Le 28 janvier, Éric Lombard a reçu à Bercy l’Association des journalistes économiques et financiers (AJEF). L’occasion pour le patron de Bercy de détailler ses projets pour restaurer les comptes publics et éviter la récession.

"Ce qui est bien avec vous, c’est que les questions sont toujours pointues et intelligentes !" Si Éric Lombard, nouveau ministre de l’Économie et des Finances, est une figure de la société civile, il maîtrise une vieille ficelle de la politique politicienne : complimenter son public.

Le 28 janvier, le locataire de Bercy recevait les membres de l’Association des journalistes économiques et financiers (AJEF) pour une séance de plus de deux heures d’échanges à bâtons rompus. Devant une cinquantaine de connaisseurs des finances publiques, il est revenu sur ses projets économiques et a tenté de définir sa doctrine "lombardiste". Voici les points les plus importants à retenir.

Réduire le déficit : une priorité

À l’instar de François Bayrou, Éric Lombard fait de la lutte contre la dette sa priorité. "Réduire le déficit de la France est un impératif plus qu’une contrainte exogène. Il y a un risque important de perte de souveraineté", a asséné d’emblée l’ancien chef d’entreprise. Reste à savoir comment rétablir les comptes publics.

Taxer les entreprises ?

Interrogé à plusieurs reprises sur l’augmentation de la fiscalité sur les entreprises, l’ancien banquier a insisté sur un point : le secteur privé n’a pas, selon lui, à craindre une hausse des taxes. "L’objectif n’est pas de mettre en place des impôts nouveaux." D’après celui qui rappelle venir "d’une famille d’industriels", "l’agenda d’attractivité ne passera pas par la hausse des prélèvements sur les entreprises". Éric Lombard a souligné que la baisse du chômage et la croissance économique depuis la seconde partie du quinquennat Hollande sont liées en grande partie à une baisse de la fiscalité des sociétés.

Ces déclarations semblent toutefois contredites par Sophie Primas, porte-parole du gouvernement qui, dès le lendemain, a évoqué une surtaxe sur les bénéfices des grandes entreprises qui serait "temporaire (…) Dans la condition budgétaire dans laquelle nous nous trouvons, chacun doit prendre part aux efforts". Bernard Arnault fait usage de son entregent et de son poids pour faire reculer l’exécutif sur le sujet.

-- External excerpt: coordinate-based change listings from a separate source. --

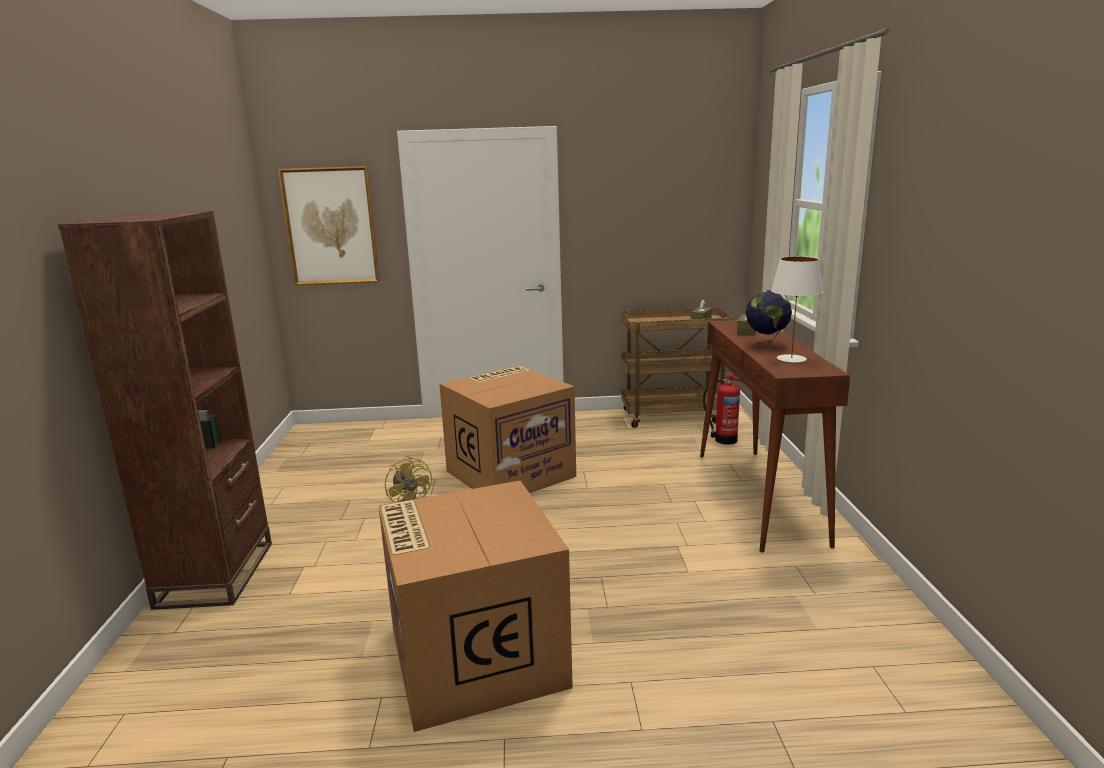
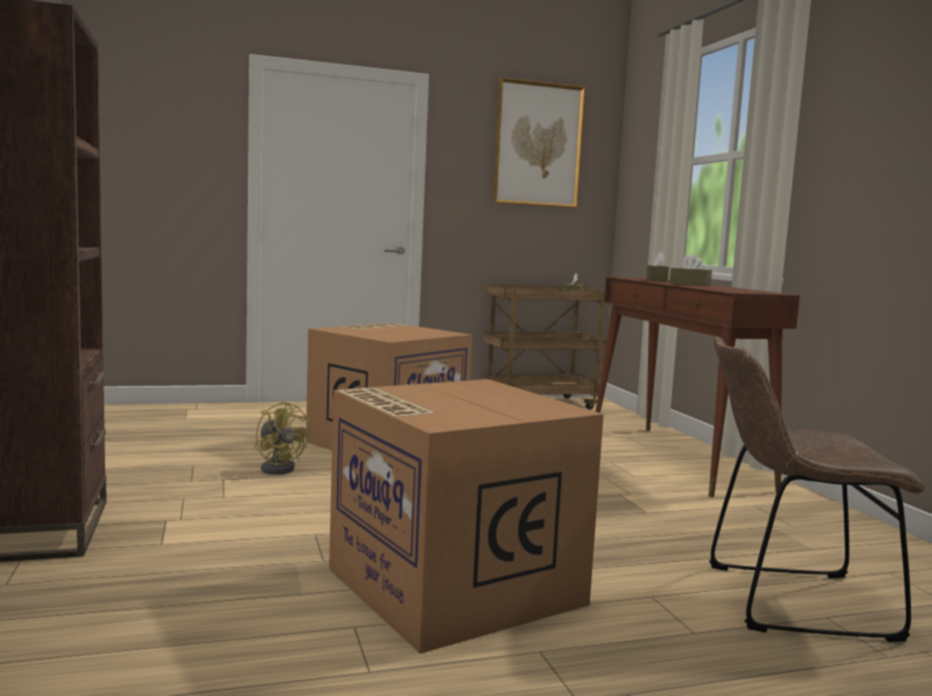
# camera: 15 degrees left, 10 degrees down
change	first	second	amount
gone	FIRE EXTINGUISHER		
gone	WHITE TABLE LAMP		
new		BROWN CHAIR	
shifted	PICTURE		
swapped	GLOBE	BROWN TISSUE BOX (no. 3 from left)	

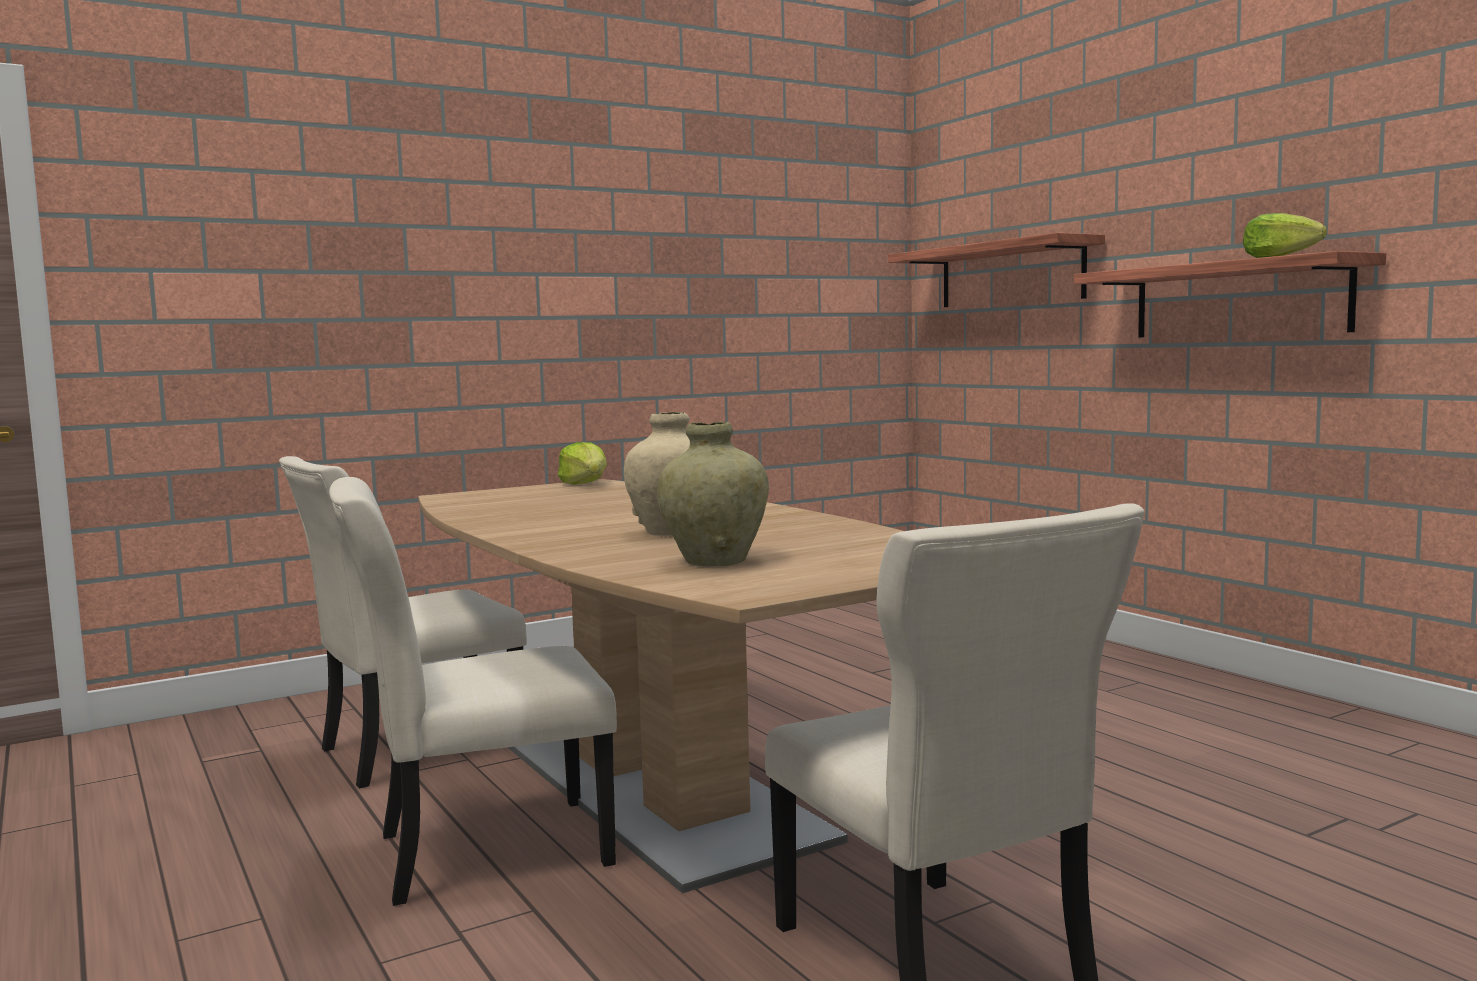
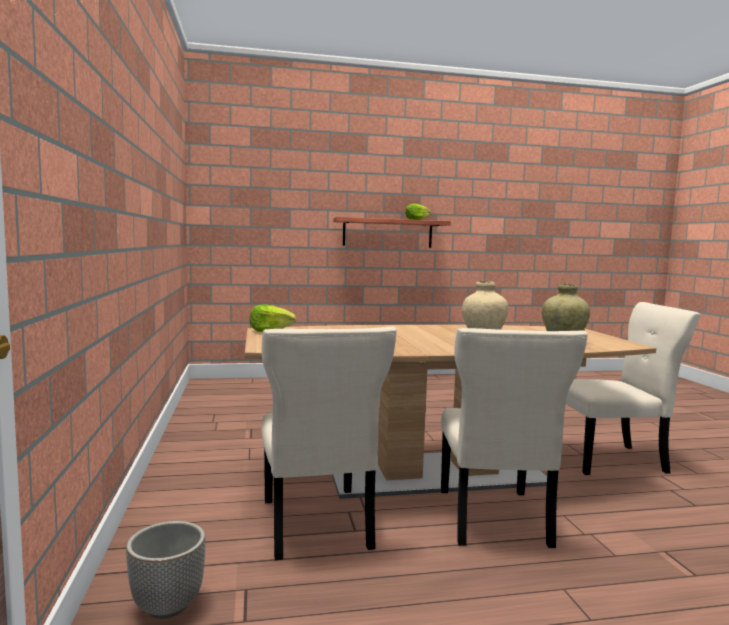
# camera: 70 degrees left, 0 degrees up
change	first	second	amount
gone	SHELF (no. 1 from left)		
new		PLANTER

"Dès février, nous allons faire en sorte de mieux segmenter l'effort public"

Diminuer les dépenses de l’État

C’est en se concentrant sur les dépenses de l’État que le déficit peut se combler, estime le ministre. Son objectif ? "Une diminution de 2% des dépenses sans toucher à des sujets essentiels et stratégiques comme la programmation militaire." Problème, rares seront ceux qui souhaiteront diminuer leur budget, le bras de fer s’annonce ardu pour que les objectifs soient atteints. "La priorité est au vote du budget puis, dès février, nous allons faire en sorte de mieux segmenter l’effort public", a promis le ministre.

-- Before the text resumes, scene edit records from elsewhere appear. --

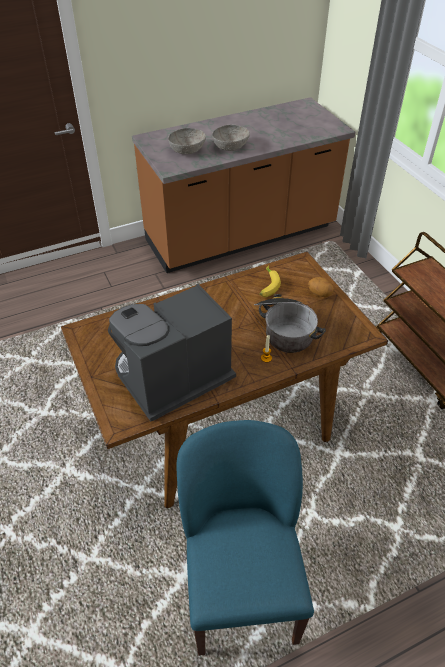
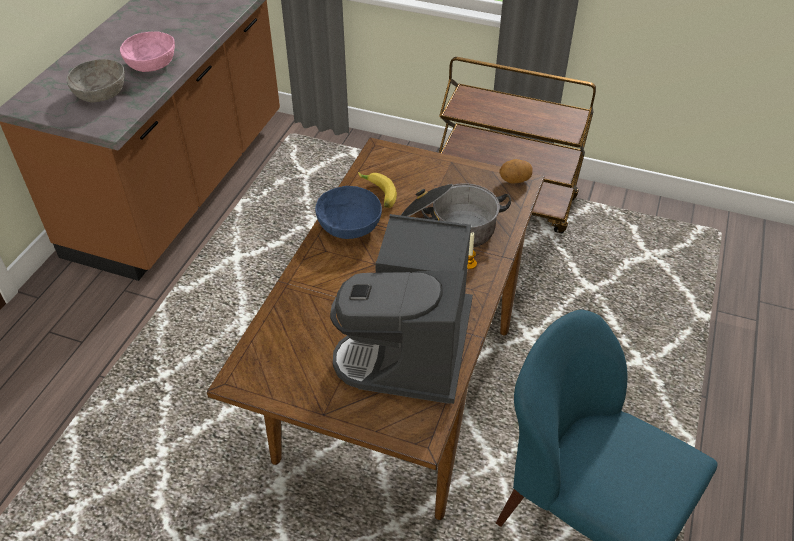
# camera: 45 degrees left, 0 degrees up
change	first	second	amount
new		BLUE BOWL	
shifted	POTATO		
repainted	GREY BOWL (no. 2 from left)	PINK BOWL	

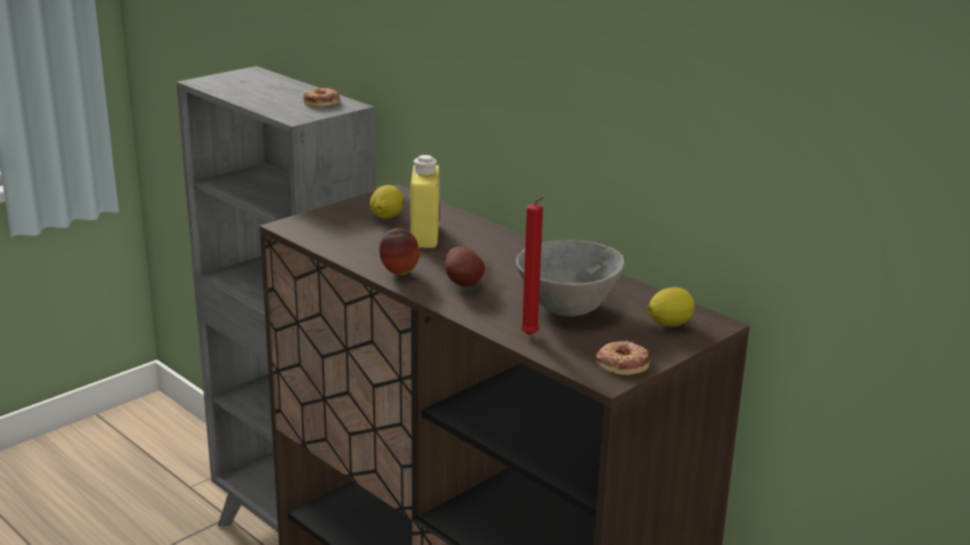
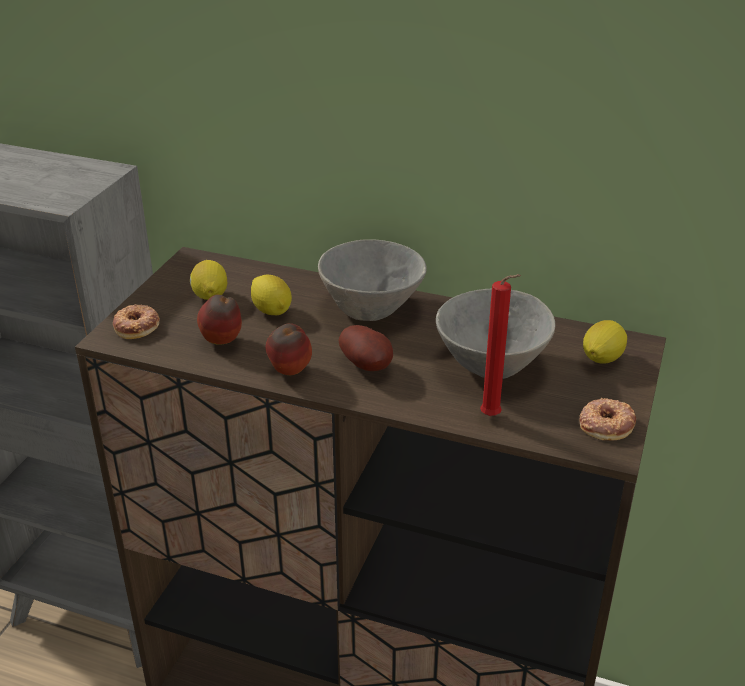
# camera: 25 degrees left, 10 degrees up
change	first	second	amount
new		APPLE (no. 1 from left)	
new		GREY BOWL (no. 1 from left)	
shifted	DONUT (no. 1 from left)		
swapped	YELLOW BOTTLE	LEMON (no. 2 from left)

L’immigration ? « Une bonne chose »

C’est un grand classique dans les gouvernements d’Emmanuel Macron. "En même temps" oblige, l’aile droite et l’aile gauche du gouvernement ferraillent souvent sur la question de l’immigration. Entre le ministre de l’Intérieur Bruno Retailleau jouant la carte de la fermeté et Éric Lombard qui se définit comme de gauche, le point de vue sur l’immigration est divergent. Ce que la rencontre avec les membres de l’AJEF confirme. Selon Éric Lombard, "sur l’immigration c’est très simple, nous avons besoin d’une immigration économique qui est demandée par les entreprises, mais aussi par ce qui relève du service public, en premier lieu les hôpitaux".

"Nous avons besoin d'une immigration économique qui est demandée par les entreprises mais aussi par ce qui relève du service public, en premier lieu les hôpitaux"

Éric Lombard, passé par des cabinets PS sous François Mitterrand, a enfoncé le clou en affirmant que "l’immigration est une bonne chose et la diversité une chance, même si je ne suis pas naïf et que je reconnais que cela peut créer des déséquilibres sociaux".

Cela dit, les relations avec son collègue de l’Intérieur devraient rester courtoises. "Bruno Retailleau est dans son rôle, notamment en ce qui concerne la reconduite des OQTF. Nous sommes dans un gouvernement divers, avec des cultures politiques diverses, mais cela me paraît bien tant que les échanges sont respectueux, ce qui est le cas."

Après le budget, une dynamique positive ?

Concernant le vote du budget, le ministre est relativement optimiste sur un vote à court terme. Il s’agit d’une étape importante qui permettrait au pays de regarder le futur avec optimisme : "Les citoyens ressentent de l’inquiétude et ont l’espoir que l’adoption du budget amène une dynamique positive."

Il estime que le vote du budget fera entrer la France dans une nouvelle séquence où la croissance pourrait s’élever à 0,9% et le chômage ne pas exploser : "N’oublions pas que les chiffres du chômage sont liés à la conjoncture internationale, mais aussi à l’instabilité politique."

Vive le dialogue

Depuis la dissolution de l’Assemblée nationale, la Ve République tend de plus en plus vers un régime parlementaire. Cela suppose que tous les partis politiques se mettent autour d’une table et fassent des concessions. Si le gouvernement Barnier a essuyé les plâtres, le gouvernement Bayrou est plus ouvert à la discussion. De quoi contenter Éric Lombard : "Je continue à parler à des partis qui ont voté la censure, la qualité du travail ne pourra qu’augmenter."